Waris Dirie war glücklich über die Eröffnung des Desert Flower Centers in Zehlendorf. Fotos: Gogol

Seit Jahren kämpft Waris Dirie gegen die Beschneidung von Frauen. Das Ex-Model ist ein Profi. Doch als sie am Mittwoch das Desert Flower Center in Zehlendorf eröffnet, zeigt sich, dass die UN-Sonderbotschafterin auch nach mehr als 40 Jahren nach der ihr angetanen Verstümmlung mit dem Trauma kämpft. Es sind Szenen aus dem Film „Wüstenblume“, der auf ihrem gleichnamigen Buch beruht, die Dirie aus der Fassung bringen. Sie zeigen, auf welche brutale Weise sie mit fünf Jahren verstümmelt wurde.

Dirie ringt um Fassung und mit den Tränen. Weinend betritt sie die Bühne und braucht ein wenig Zeit, um sich zu sammeln. Die in Darmstadt lebende Kenianerin Evelyn Brenda, die dem Ritual entgangen war, weil ihr Vater dies verhinderte, kümmert sich um sie.
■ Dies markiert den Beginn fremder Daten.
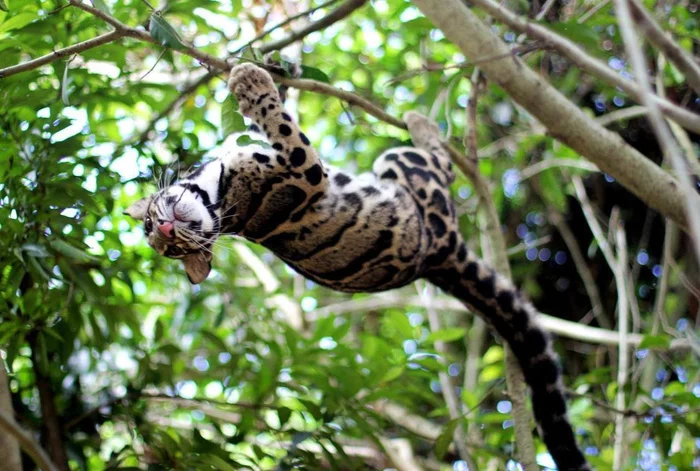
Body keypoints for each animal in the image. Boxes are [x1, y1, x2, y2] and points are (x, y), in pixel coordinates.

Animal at [126, 63, 592, 471]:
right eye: (169, 246)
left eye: (151, 226)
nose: (166, 230)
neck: (218, 199)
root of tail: (439, 257)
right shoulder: (304, 170)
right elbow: (279, 121)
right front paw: (251, 81)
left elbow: (268, 119)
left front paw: (276, 67)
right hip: (406, 171)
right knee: (438, 165)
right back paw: (422, 124)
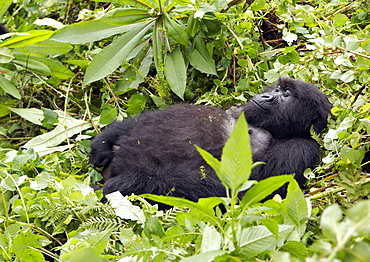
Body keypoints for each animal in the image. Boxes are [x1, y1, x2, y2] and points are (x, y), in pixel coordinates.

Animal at [91, 78, 334, 205]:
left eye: (286, 95)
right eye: (277, 88)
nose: (266, 96)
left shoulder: (302, 149)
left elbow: (239, 192)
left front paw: (128, 184)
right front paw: (103, 143)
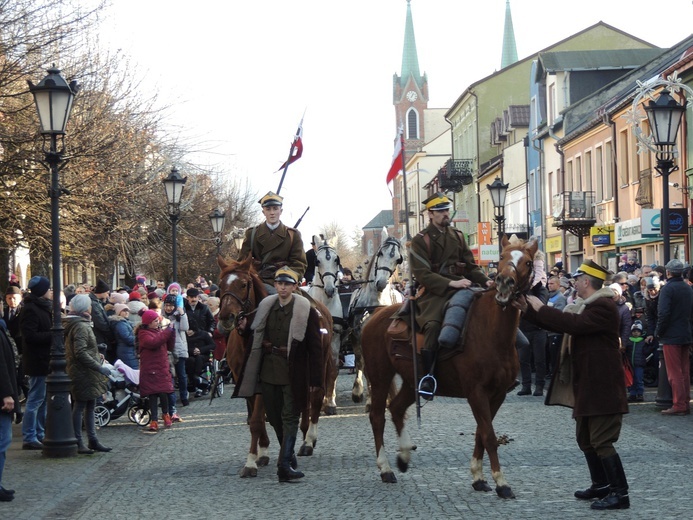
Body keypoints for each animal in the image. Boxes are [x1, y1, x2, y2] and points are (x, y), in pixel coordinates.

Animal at [216, 256, 336, 480]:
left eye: (243, 284)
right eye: (220, 286)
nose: (226, 318)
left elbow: (257, 420)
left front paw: (251, 462)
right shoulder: (243, 380)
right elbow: (260, 419)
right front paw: (262, 452)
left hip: (318, 363)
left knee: (315, 397)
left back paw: (308, 440)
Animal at [348, 228, 402, 406]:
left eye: (398, 259)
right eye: (380, 253)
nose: (381, 283)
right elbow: (365, 366)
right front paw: (370, 398)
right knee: (359, 363)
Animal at [360, 238, 536, 498]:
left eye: (528, 262)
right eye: (502, 257)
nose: (504, 282)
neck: (492, 331)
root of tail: (374, 315)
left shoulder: (498, 394)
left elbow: (481, 434)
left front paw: (478, 477)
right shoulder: (476, 393)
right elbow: (489, 436)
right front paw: (501, 483)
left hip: (412, 381)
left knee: (397, 409)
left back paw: (404, 456)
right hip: (380, 377)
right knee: (377, 417)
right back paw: (385, 469)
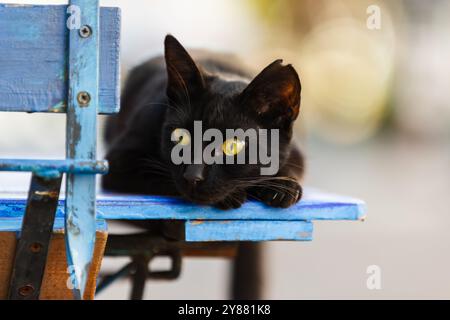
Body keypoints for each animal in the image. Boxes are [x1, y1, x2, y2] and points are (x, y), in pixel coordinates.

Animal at [103, 35, 304, 210]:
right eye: (181, 136)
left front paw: (283, 186)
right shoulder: (119, 161)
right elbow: (158, 175)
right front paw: (234, 195)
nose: (193, 176)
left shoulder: (296, 154)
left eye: (233, 145)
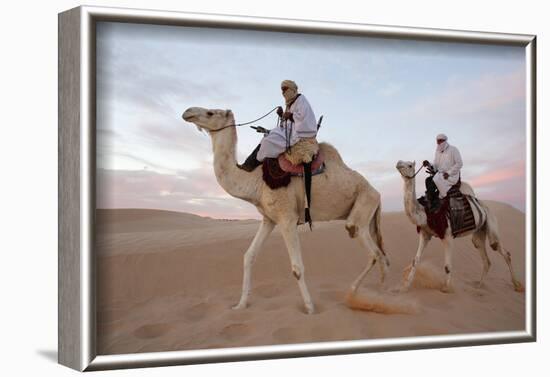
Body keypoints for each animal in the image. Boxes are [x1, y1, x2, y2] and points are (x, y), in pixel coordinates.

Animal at [183, 107, 390, 312]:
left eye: (210, 113)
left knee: (373, 252)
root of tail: (378, 193)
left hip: (362, 208)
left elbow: (297, 268)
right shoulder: (269, 219)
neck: (256, 181)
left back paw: (356, 294)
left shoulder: (287, 218)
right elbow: (249, 256)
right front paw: (240, 305)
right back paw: (382, 293)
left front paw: (310, 309)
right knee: (383, 256)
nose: (187, 113)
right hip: (369, 215)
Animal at [396, 160, 528, 292]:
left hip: (491, 222)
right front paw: (405, 286)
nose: (398, 163)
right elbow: (415, 260)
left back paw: (517, 285)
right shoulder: (425, 233)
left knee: (500, 249)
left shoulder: (448, 236)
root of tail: (485, 207)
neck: (426, 212)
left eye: (410, 165)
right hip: (479, 232)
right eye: (402, 161)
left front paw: (446, 288)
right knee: (485, 258)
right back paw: (479, 285)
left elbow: (447, 266)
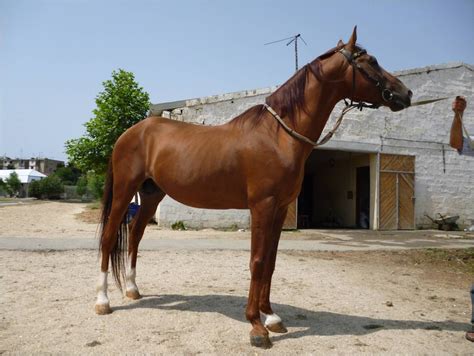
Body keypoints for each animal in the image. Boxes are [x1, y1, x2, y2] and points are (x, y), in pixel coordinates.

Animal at [93, 27, 412, 348]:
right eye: (370, 61)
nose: (405, 93)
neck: (278, 135)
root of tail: (129, 133)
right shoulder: (262, 206)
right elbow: (257, 262)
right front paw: (256, 327)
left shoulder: (280, 209)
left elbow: (270, 262)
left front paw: (271, 317)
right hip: (124, 192)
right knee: (109, 238)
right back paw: (103, 301)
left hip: (150, 195)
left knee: (135, 236)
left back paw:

Dann aber sprudelt es nur so auch Dirie heraus. Die Genitalverstümmlung sei weder Kultur, Religion noch Tradition, sondern „Folter und Verbrechen“, sagt sie. Ein Verbrechen, dem nach Angaben der Weltgesundheitsorgansiation weltweit täglich 8.000 zum Opfer fallen. Nicht nur die Beschneidung ist für die Mädchen qualvoll, sondern auch beim Toilettengang, wenn sie mit eine Mann schlafen und wenn sie ein Kind zur Welt bringen.Viele sterben an den Folgen.

Das Desert Flower Center unter der Schirmherrschaft Waris Diries will diesen Frauen helfen, etwa durch die Wiederherstellung der Geschlechtsteile. Wie eine Rekonstruktion aussieht, zeigte der Pariser Chirurg Pierre Foldès detailliert in einem Film.

Im Krankenhaus Waldfriede aber will man nicht nur operieren, es soll das erste Zentrum für verstümmelte Frauen sein, in denen man sich ganzheitlich um sie kümmert, in denen man nicht nur die körperlichen Verletzungen der Opfer versucht zu heilen, sondern auch die seelischen. So wie die von Dirie, die sich gefangen hat und sagt, wie froh, sie sei, heute hier zu sein, dass an diesem Abend ein Traum für sie in Erfüllung gehe. Dafür gibt es lauten Beifall vom Publikum, in dem unter anderem Sir Simon Rattle, Dr. Gabriele Halder vom „Stopp FGM“ (FMG = „Female Genital Mutilation“, weibliche Genitalverstümmlung) und Bezirksbürgermeister Norbert Kopp (CDU) sitzen. Darüber hinaus werden im Center Schulungen für medizinisches Personal angeboten. Die Desert Flower Foundation selbst organisiert und betreut regelmäßig Workshops für afrikanische Communities in Deutschland, um über die medizinischen und psychosozialen Möglichkeiten im Krankenhaus Waldfriede zu informieren. Um die Arbeit besser koordinieren zu können, verlegt die Desert Flower Foundation Deutschland ihren Sitz von Hamburg nach Zehlendorf.

Es habe im Vorfeld von Kollegen viele Zweifel darüber gegeben, wie ein solches Center finanziert werden soll, berichtete Bernd Quoß, der Geschäftsführer des Krankenhauses Waldfriede. Doch die Finanzierung sei zweitrangig gewesen, an erster Stelle habe der Wunsch gestanden, zu helfen, sagte er. Gleichzeitig warb Quoß für den neu gegründeten Förderverein Waldfriede, der die Arbeit des Centers unterstützt. „Lasst uns anfangen“, rief er den zahlreichen Gästen zu.

Angefangen wurde übrigens schon. Vergangene Woche wurden die ersten beiden Patientinnen operiert, am Donnerstag finden die nächsten statt.